O Monumento da Guerra Peninsular de Lisboa localiza-se na Rotunda de Entrecampos, na Praça de Entrecampos, a antiga Praça Mouzinho de Albuquerque, na freguesia de Campo Grande.

Concurso Para a Sua Construção

O concurso para escolher o projeto de construção do monumento foi levado a cabo no início do século XX, quando decorria o ano de 1908, e foi ganho por dois irmãos: o escultor José de Almeida Ferreira e pelo arquiteto Francisco de Almeida Ferreira que o executaram.

História do Monumento da Guerra Peninsular

O Monumento da Guerra Peninsular de Lisboa foi erigido como evocação do centenário da vitória das tropas de Portugal sobre as tropas francesas de Napoleão Bonaparte.

O Monumento da Guerra Peninsular de Lisboa localiza-se na Rotunda de Entrecampos, na Praça de Entrecampos (Autor: HistoriaDePortugal.info)

O Monumento da Guerra Peninsular de Lisboa localiza-se na Rotunda de Entrecampos, na Praça de Entrecampos (Autor: HistoriaDePortugal.info)

O objetivo deste monumento é homenagear o papel preponderante e a heroicidade do povo português na guerra peninsular, principalmente por parte daqueles que morreram durante o curso das Invasões Francesas, ocorridas entre o ano de 1807 e o ano de 1814.

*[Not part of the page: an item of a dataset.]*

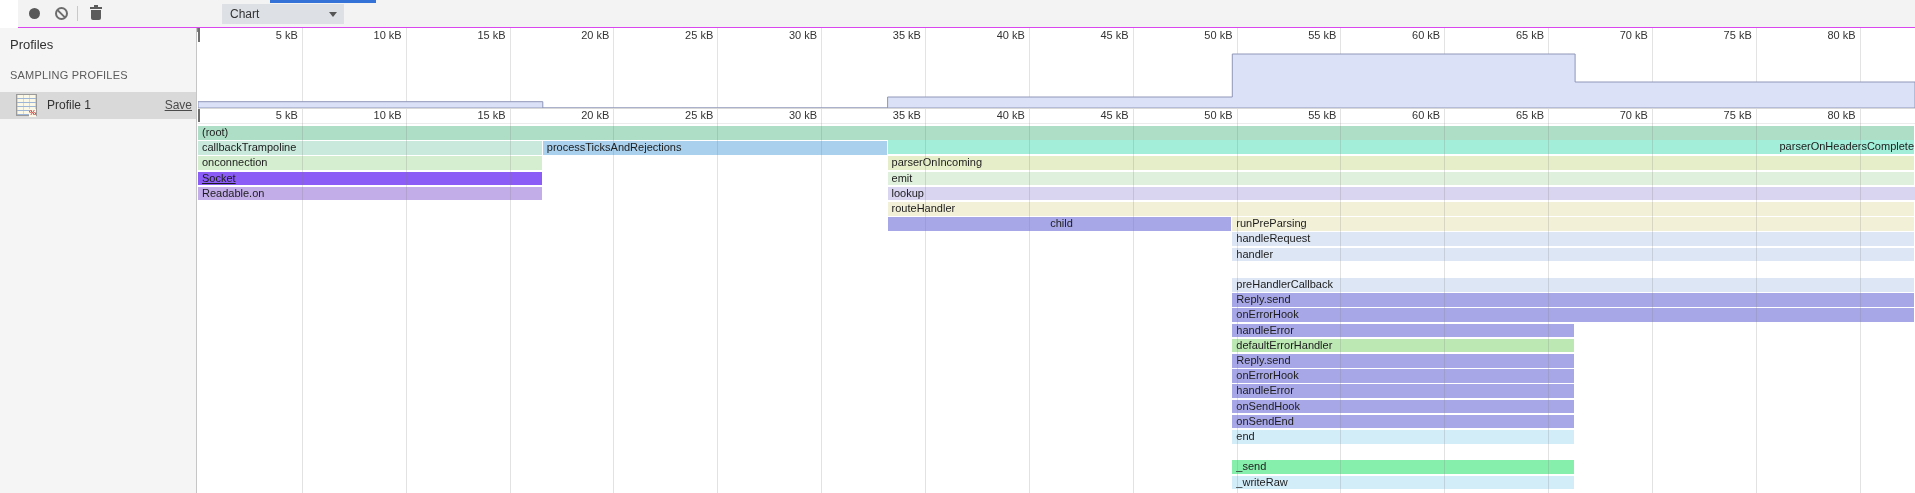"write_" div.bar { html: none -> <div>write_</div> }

Construção do Monumento da Guerra Peninsular

A construção deste monumento teve início a 15 de Setembro de 1908, aquando das comemorações do primeiro centenário das Invasões Francesas, tendo contado nessa altura com a presença do Rei D. Manuel II, a quem coube o privilégio de colocar a primeira pedra do monumento.

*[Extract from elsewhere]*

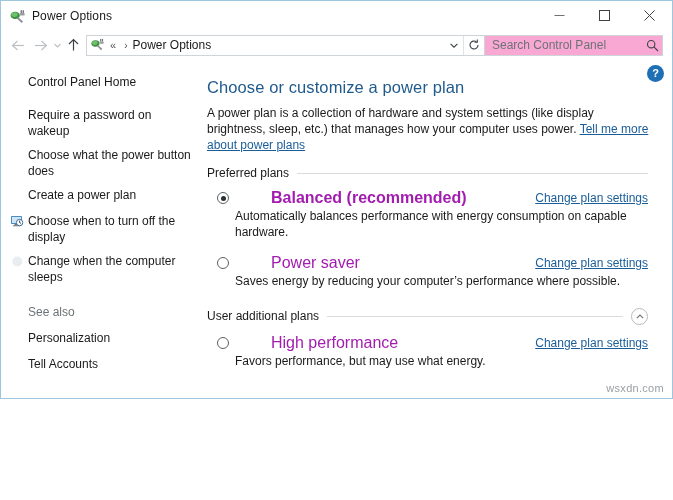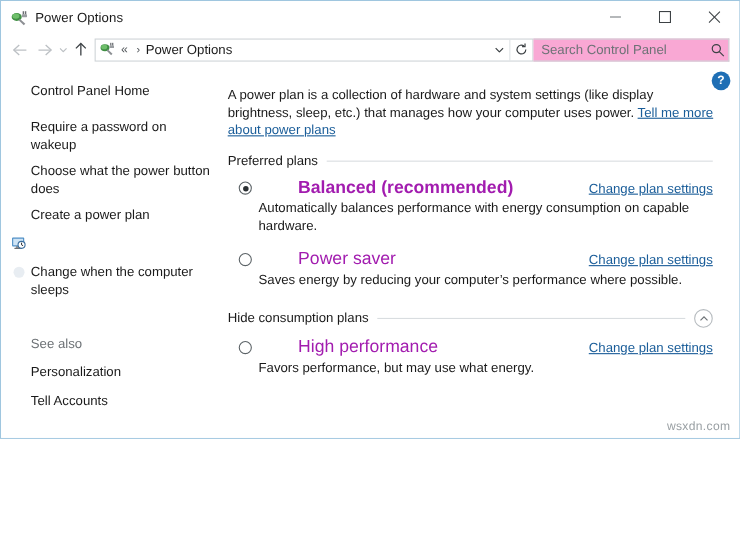"Choose or customize a power" h1.page-heading { html: none -> <h1>Choose or customize a power plan</h1> }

Já a sua construção terá sido finalizada em 29 de novembro de 1932, tendo este sido inaugurado mais tarde, somente em 8 de janeiro de 1933, tendo-se desta vez contado com a presença do presidente da República, o General Carmona.

Características do Monumento da Guerra Peninsular

Este é um monumento com 12 metros de altura, que é constituído por dois patamares, unidos entre si por uma base comum.

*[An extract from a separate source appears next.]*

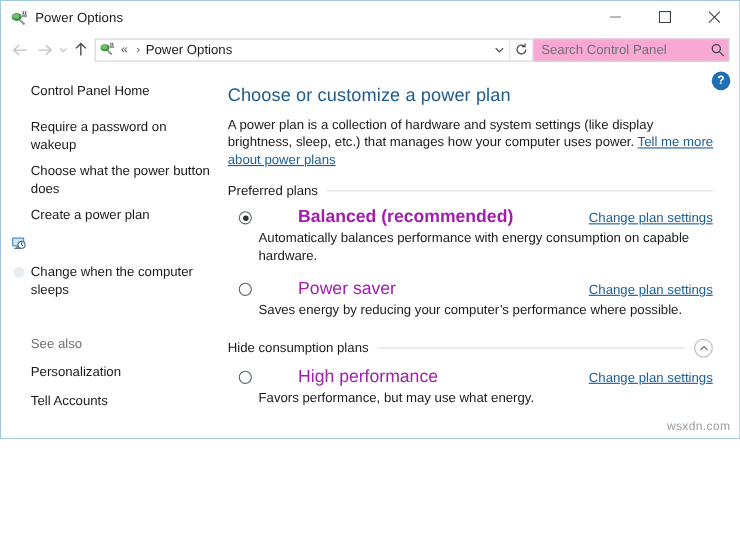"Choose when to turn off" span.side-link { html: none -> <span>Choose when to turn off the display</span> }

Ao passo que o patamar inferior é de lioz, o patamar superior é de bronze.

A composição deste monumento sugere uma leitura épica, que nos é contada em todas as suas faces:

– na face frontal podemos ver o túmulo de Vasco da Gama, sobre o qual se encontra um grupo de frades, populares e militares, jurando a defesa da pátria;

– na face nascente figura um pórtico, encontrando-se na sua extremidade o túmulo de Camões, coroado com diverso versos da sua obra principal Os Lusíadas;

– na face poente apresenta um grupo. Aí, demarca-se uma jovem ajoelhada aos pés de uma figura masculina;

– em cima, para além dos 12 escudos das povoações intervenientes na guerra, observa-se o grupo de bronze, onde se destaca a figura da pátria, de cinco metros de altura, para além de soldados, de espingardas em riste, ameaçando a águia napoleónica.

Invasões Francesas, Motivo Recorrente da Estatuária Portuguesa

O motivo das invasões francesas gerou monumentos, um pouco por todo o país, que se mostram grandiosos, com grande beleza, especialmente nas estátuas de Lisboa e do Porto, locais onde as invasões francesas mais se fizeram sentir.